夏芊和秦蓉修煉太一築基經,進展甚是緩慢,二女心性平和,未存出人頭地之意,只求延年益壽,長駐芳華,魏十七視其資質,因勢利導,助其打通幾處竅穴,憑空拔高一層。易體改命原是逆天之舉,旁人不能為,不願為,不敢為,在魏十七看來也是稀鬆平常,二女固然無緣大道,但服食丹藥,伐毛洗髓,約略得些修道的好處,對他而言亦非難事。
魏十七花了一番心思,扶上馬,扶一程,以償還當年種下的因果。夏芊和秦蓉心知機會難得,將諸般心思置之腦後,全神貫注修煉太一築基經,引天地元氣入體,開闢後天竅。夏芊五行親水,秦榕五行親土,不知是不是魏十七親自指點的緣故,停滯已久的氣息如被狠狠抽了一鞭,化作潺潺溪流,貫通經絡,接連開啟數處“後天竅”。二人又驚又喜,抓住最後的機緣,借丹藥之力,嘗試在丹田內凝鍊一顆“後天種子”,是為道胎。
夏、秦二女閉關不出,彌羅宗百廢待興,趙德容向魏十七道明難處,問是否招收一些外門雜役,補人手之缺。仙城宗門不論大小,都需人手打理雜務,其來源有三,一為凡夫俗子,二為修士後裔,三為妖族異類,凡夫壽短力弱,妖物非我族類,堪用者甚少,修士後裔多有身強力壯,與大道無緣者,轉而錘鍊肉身,成為一名煉體士,為宗門奔走服役,亦不在少數。仙城之中,資質上佳的弟子難求,煉體士卻等而下之,不甚看重,交好的宗門互通有無,討要幾名來暫解一時之急,亦屬常事。
趙德容的意思,軒轅派同在太平山,相距不遠,不妨暫借若干煉體士一用,天長日久,冷眼旁觀,若性情能力可用,不妨花一筆靈珠丹藥買下,收入彌羅宗。

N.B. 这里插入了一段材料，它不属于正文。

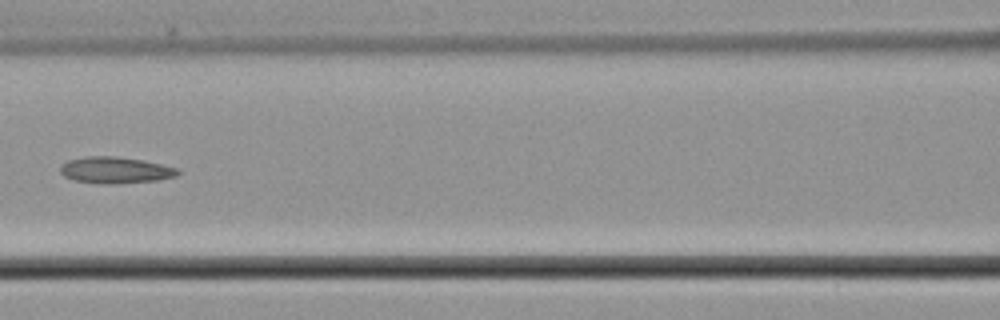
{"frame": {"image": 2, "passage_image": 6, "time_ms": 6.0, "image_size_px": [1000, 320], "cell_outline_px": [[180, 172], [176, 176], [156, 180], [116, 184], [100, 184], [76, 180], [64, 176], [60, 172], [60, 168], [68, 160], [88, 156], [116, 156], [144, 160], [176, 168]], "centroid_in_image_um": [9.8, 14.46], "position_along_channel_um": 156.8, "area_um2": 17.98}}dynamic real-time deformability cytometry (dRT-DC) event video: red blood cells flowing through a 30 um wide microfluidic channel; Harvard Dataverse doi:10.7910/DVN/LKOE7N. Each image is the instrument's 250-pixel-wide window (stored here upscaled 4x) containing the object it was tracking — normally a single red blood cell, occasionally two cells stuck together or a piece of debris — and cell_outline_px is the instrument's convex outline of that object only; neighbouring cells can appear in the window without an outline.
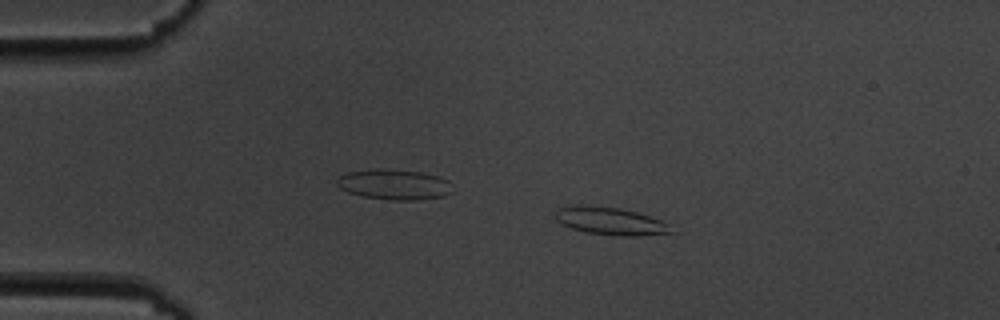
{"species": "common noctule bat (a hibernating species)", "species_latin": "Nyctalus noctula", "temperature_condition": "cold", "stored_images_in_passage": 8, "camera_frame_rate_fps": 3000, "um_per_image_px": 0.085, "animal": {"sex": "male", "body_mass_g": 19.5, "forearm_length_mm": 54.6}, "frame": {"image": 1, "passage_image": 3, "time_ms": 2.333, "image_size_px": [1000, 320], "cell_outline_px": [[676, 232], [640, 236], [620, 236], [584, 232], [560, 224], [556, 220], [556, 208], [572, 204], [588, 204], [620, 208], [636, 212], [660, 220], [668, 224]], "centroid_in_image_um": [51.83, 18.78], "position_along_channel_um": 33.2, "area_um2": 19.02}}
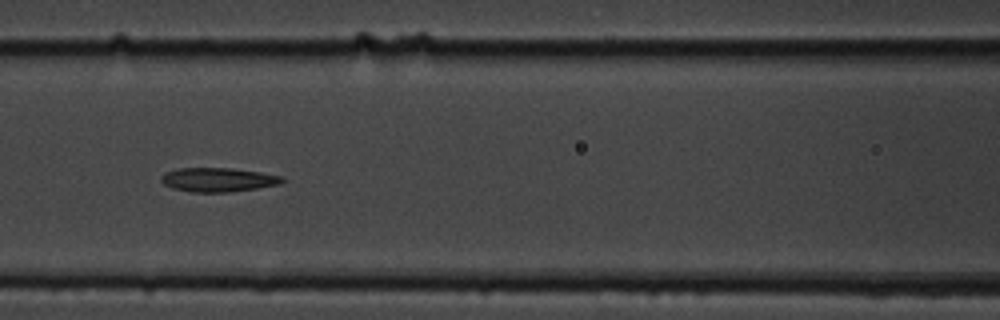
{"frame": {"image": 2, "passage_image": 7, "time_ms": 7.0, "image_size_px": [1000, 320], "cell_outline_px": [[284, 180], [280, 184], [256, 188], [228, 192], [192, 192], [172, 188], [164, 184], [160, 180], [160, 176], [164, 172], [176, 168], [232, 168], [260, 172], [284, 176]], "centroid_in_image_um": [18.51, 15.27], "position_along_channel_um": 148.1, "area_um2": 17.05}}
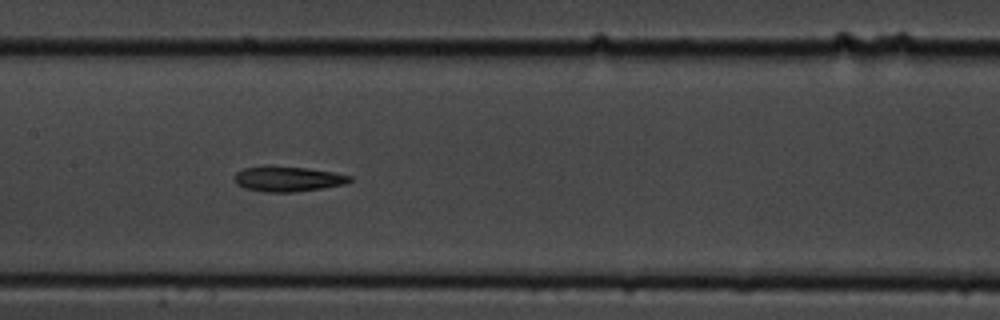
{"frame": {"image": 3, "passage_image": 8, "time_ms": 8.0, "image_size_px": [1000, 320], "cell_outline_px": [[352, 180], [344, 184], [324, 188], [292, 192], [264, 192], [244, 188], [236, 184], [236, 172], [244, 168], [268, 164], [308, 168], [332, 172], [352, 176]], "centroid_in_image_um": [24.44, 15.19], "position_along_channel_um": 183.0, "area_um2": 17.17}}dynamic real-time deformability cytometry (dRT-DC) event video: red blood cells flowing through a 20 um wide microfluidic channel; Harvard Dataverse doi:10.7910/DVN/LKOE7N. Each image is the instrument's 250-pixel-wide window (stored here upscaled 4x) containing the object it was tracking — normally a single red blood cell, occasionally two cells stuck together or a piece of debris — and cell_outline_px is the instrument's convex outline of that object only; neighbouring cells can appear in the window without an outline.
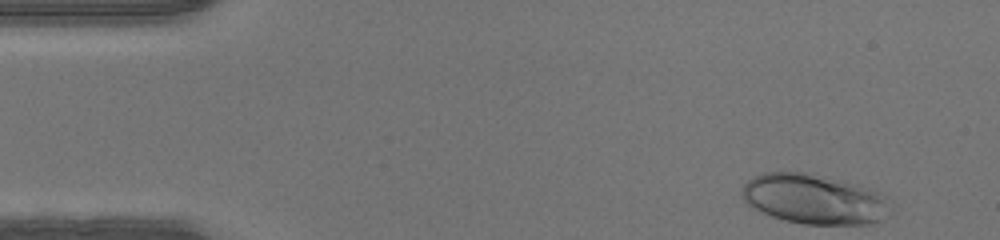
{"species": "human", "species_latin": "Homo sapiens", "temperature_condition": "warm", "stored_images_in_passage": 39, "camera_frame_rate_fps": 3000, "um_per_image_px": 0.085, "donor": {"sex": "male"}, "frame": {"image": 1, "passage_image": 1, "time_ms": 0.0, "image_size_px": [1000, 240], "cell_outline_px": [[892, 212], [880, 220], [868, 224], [804, 224], [784, 220], [760, 212], [752, 208], [744, 200], [740, 192], [740, 188], [748, 180], [764, 172], [804, 172], [856, 184], [876, 192], [884, 196]], "centroid_in_image_um": [69.15, 16.93], "position_along_channel_um": 15.8, "area_um2": 42.95}}
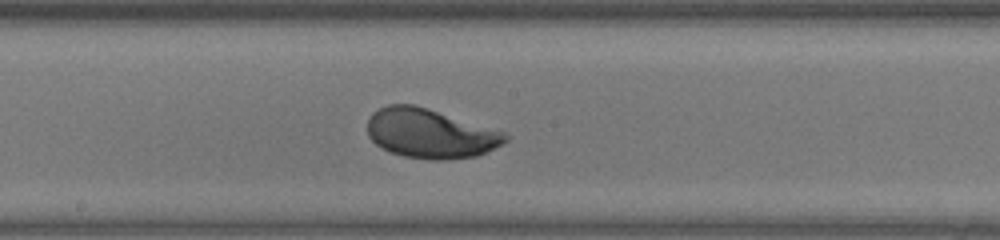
{"frame": {"image": 2, "passage_image": 22, "time_ms": 7.0, "image_size_px": [1000, 240], "cell_outline_px": [[508, 140], [476, 156], [444, 160], [432, 160], [404, 156], [380, 148], [368, 136], [368, 120], [372, 112], [388, 104], [416, 104], [504, 132], [508, 136]], "centroid_in_image_um": [36.52, 11.33], "position_along_channel_um": 211.7, "area_um2": 39.48}}
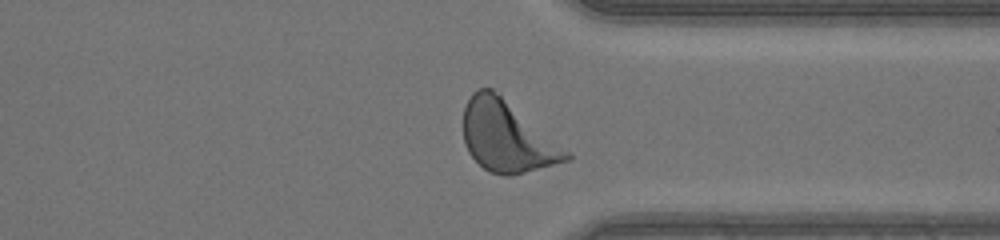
{"frame": {"image": 3, "passage_image": 33, "time_ms": 10.667, "image_size_px": [1000, 240], "cell_outline_px": [[572, 156], [568, 160], [524, 172], [508, 176], [504, 176], [488, 172], [468, 152], [464, 144], [464, 108], [472, 92], [480, 88], [492, 88], [500, 92], [568, 152]], "centroid_in_image_um": [43.05, 11.58], "position_along_channel_um": 368.4, "area_um2": 42.14}}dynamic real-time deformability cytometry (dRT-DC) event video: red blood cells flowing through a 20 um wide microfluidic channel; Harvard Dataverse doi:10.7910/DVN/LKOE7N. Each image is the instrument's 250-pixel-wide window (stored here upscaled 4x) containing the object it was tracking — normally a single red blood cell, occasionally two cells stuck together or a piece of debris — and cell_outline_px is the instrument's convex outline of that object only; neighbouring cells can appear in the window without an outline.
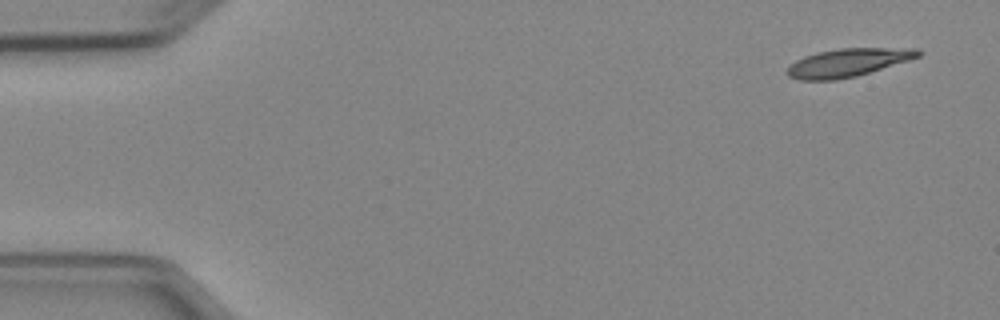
{"species": "Egyptian fruit bat (a non-hibernating species)", "species_latin": "Rousettus aegyptiacus", "temperature_condition": "cold", "stored_images_in_passage": 6, "camera_frame_rate_fps": 3000, "um_per_image_px": 0.085, "animal": {"sex": "female"}, "frame": {"image": 1, "passage_image": 1, "time_ms": 0.0, "image_size_px": [1000, 320], "cell_outline_px": [[924, 52], [920, 56], [908, 60], [856, 76], [836, 80], [800, 80], [788, 76], [784, 72], [788, 64], [804, 56], [816, 52], [840, 48], [920, 48]], "centroid_in_image_um": [72.03, 5.31], "position_along_channel_um": 13.0, "area_um2": 21.68}}
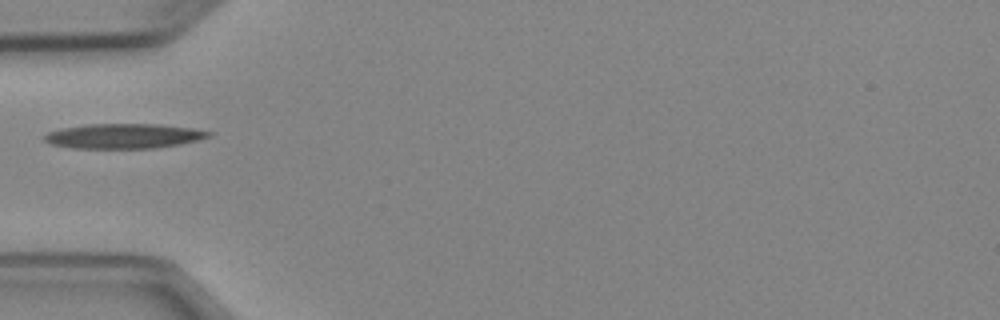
{"frame": {"image": 2, "passage_image": 5, "time_ms": 4.667, "image_size_px": [1000, 320], "cell_outline_px": [[212, 136], [180, 144], [156, 148], [72, 148], [52, 144], [44, 140], [44, 136], [48, 132], [60, 128], [88, 124], [160, 124], [192, 128], [212, 132]], "centroid_in_image_um": [10.52, 11.56], "position_along_channel_um": 74.5, "area_um2": 23.76}}
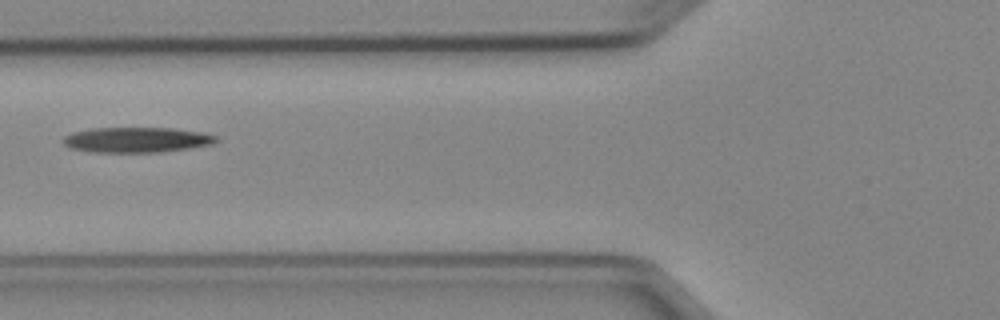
{"frame": {"image": 3, "passage_image": 6, "time_ms": 5.667, "image_size_px": [1000, 320], "cell_outline_px": [[220, 140], [212, 144], [188, 148], [160, 152], [96, 152], [72, 148], [64, 144], [64, 136], [72, 132], [88, 128], [172, 128], [200, 132], [216, 136]], "centroid_in_image_um": [11.62, 11.88], "position_along_channel_um": 114.2, "area_um2": 22.37}}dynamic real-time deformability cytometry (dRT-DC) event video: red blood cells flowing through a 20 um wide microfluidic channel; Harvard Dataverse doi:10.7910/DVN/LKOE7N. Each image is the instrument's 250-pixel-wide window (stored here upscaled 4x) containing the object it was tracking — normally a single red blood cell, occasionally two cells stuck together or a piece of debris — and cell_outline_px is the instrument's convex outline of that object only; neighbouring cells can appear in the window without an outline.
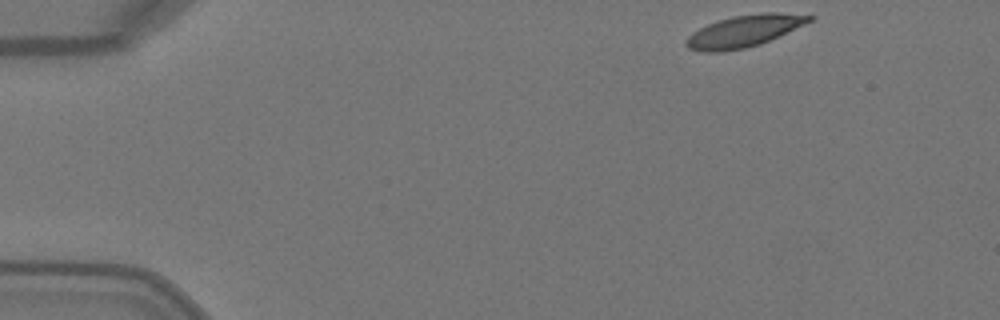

魏十七聽了她所言,不置可否,只命她暫緩幾日,待千重派左長老登門,屆時自有可靠的人手,無須用到煉體士。趙德容心中納悶,不用煉體士,難不成是凡夫或妖物?倒也有此可能,夏芊秦榕來自人間,外域又多妖物,尋些知根知底的充當奴僕,未為不可,但終究不及煉體士用來順手。不過既然宗主發話,她也不再催促,因陋就簡,先將潛夫谷大小事務打點妥當,靜觀其變。
過了數日,千重派長老左遷逢登門拜訪,態度謙和,立於山門外靜靜等候。
趙德容按捺下心中詫異,禮數不缺,問明左長老來意,請他入廳堂安坐,命半夏奉茶,喚白蠟去稟告宗主,有客到訪。左遷逢遠遠看了白蠟一眼,霍地站起身,神情頓時大變,不待趙德容開口,搶先問道:“那侍女可是白蠟?可是魏宗主從彩雲車中帶來的?”
情急之下,問得言不及義,趙德容略加思索,頷首道:“宗主迴轉宗門,身邊有兩位侍女隨同,一名黃梨,一名白蠟,適才答應的正是白蠟。”
左遷逢搓著雙手來回踱步,情緒激動,似有些失態,趙德容心中納悶,卻又不便多問。左遷逢意識到什麼,朝她歉然一笑,捋著鬍鬚道:“讓趙管事見笑了!見獵心喜,關心則亂,貴派宗主開一時之先河,實在佩服!”趙德容不明白他意指何事,只能報以微笑,能令千重派長老如此動容,“開一時之先河”或許不是客套話。